Andi Bachmann im Block gegen Karlsruhe (MVP-Silber) (Foto: TSV Grafing Abtlg. Volleyball)
Grafing zeigt Moral, unterliegt Karlsruhe jedoch im Tiebreak
Die Volleyballer aus Grafing starteten am Wochenende ersatzgeschwächt, aber mit viel Energie in die Auswärtspartie gegen die Baden Volleys Karlsruhe. Auf der Diagonalposition musste Andi Bachmann den zwar mitgereisten, aber noch nicht einsatzfähigen etatmäßigen Diagonalangreifer Juro Petrusic ersetzen. Auch Universalspieler Valentin Schneckenburger war gesundheitlich nicht zu 100 % fit und nahm zunächst auf der Bank Platz. Mittelblocker Simon Gürzing war aufgrund seiner Fußverletzung erst gar nicht mitgereist.
Trotz dieser personellen Einschränkungen präsentierte sich das junge Grafinger Team von Beginn an konzentriert und dominant. Vor allem Andi Bachmann setzte mit druckvollen Angriffen immer wieder Akzente und wurde später mit der MVP-Silbermedaille ausgezeichnet. Der Lohn war ein souveränes 25:20 im ersten Satz.
Auch im zweiten Durchgang schien zunächst alles nach Plan zu laufen. Beim Stand von 20:17 für Grafing nahm Karlsruhes Trainer Joachim Greiner eine Auszeit - mit Wirkung. Die Gastgeber steigerten sich in der entscheidenden Phase, zogen auf 23:21 davon und wehrten einen Grafinger Satzball ab. Trotz taktischer Wechsel und großem Einsatz musste sich Grafing schließlich mit 28:30 geschlagen geben.
Unbeeindruckt davon zeigten die Oberbayern im dritten Satz erneut ihre Moral. In einem ausgeglichenen Durchgang sicherten sie sich mit 25:23 die 2:1-Satzführung und damit zumindest einen wichtigen Punkt für die Tabelle.

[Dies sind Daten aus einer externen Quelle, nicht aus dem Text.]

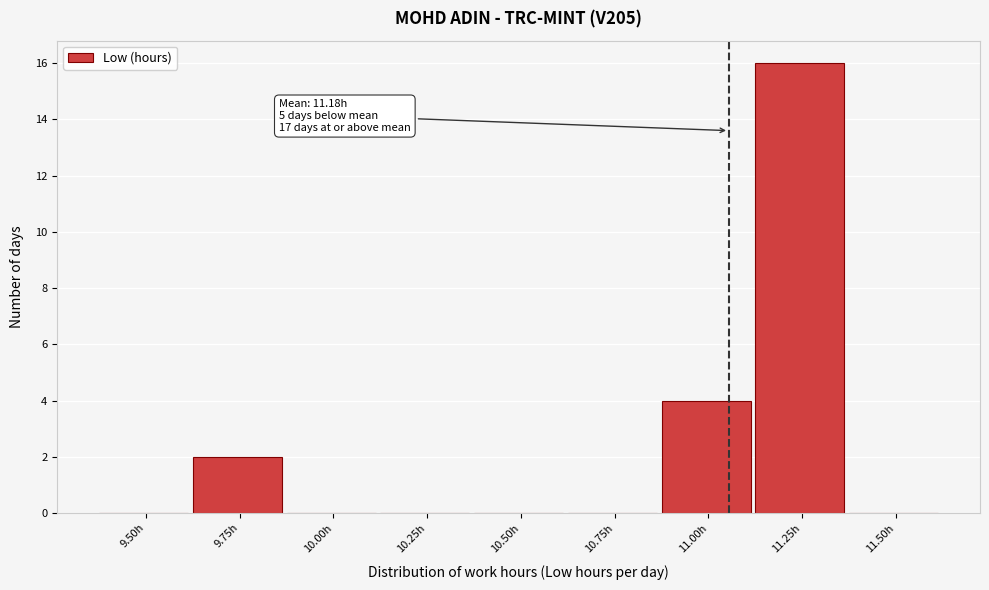

Reading left to right, list all the values displayed in this chart.

9.50h=0	9.75h=2	10.00h=0	10.25h=0	10.50h=0	10.75h=0	11.00h=4	11.25h=16	11.50h=0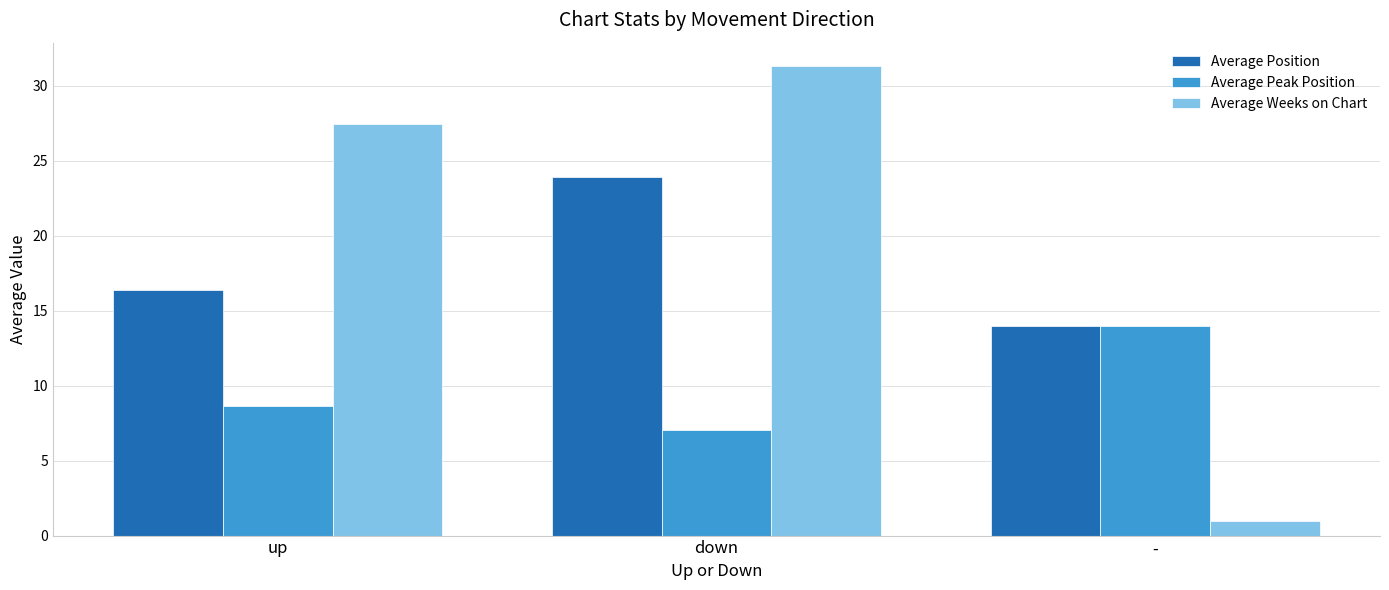

The value of Average Position at up is 16.4. True or false?

True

Im vierten Satz übernahm jedoch Karlsruhe zunehmend die Kontrolle. Mit hohem Aufschlagdruck brachten die Baden Volleys die sonst stabile Grafinger Annahme immer wieder ins Wanken. Trotz Auszeiten und eines Doppelwechsels gelang es Grafing nicht mehr, das Spiel zu drehen. Der Satz ging mit 23:25 verloren, sodass der Tiebreak entscheiden musste.
Dort geriet Grafing früh in Rückstand und fand gegen die nun befreit aufspielenden Karlsruher kein Mittel mehr. Mit 15:9 gewann Karlsruhe den Entscheidungssatz und entschied die Partie verdient für sich.
Für die Grafinger bleibt nun kaum Zeit zur Aufarbeitung. Bereits am kommenden Wochenende warten mit den Young Stars Friedrichshafen und dem TSV Mimmenhausen zwei hochkarätige Heimspiele. Will man weiterhin im oberen Tabellendrittel mitmischen, sind dort starke Leistungen gefragt.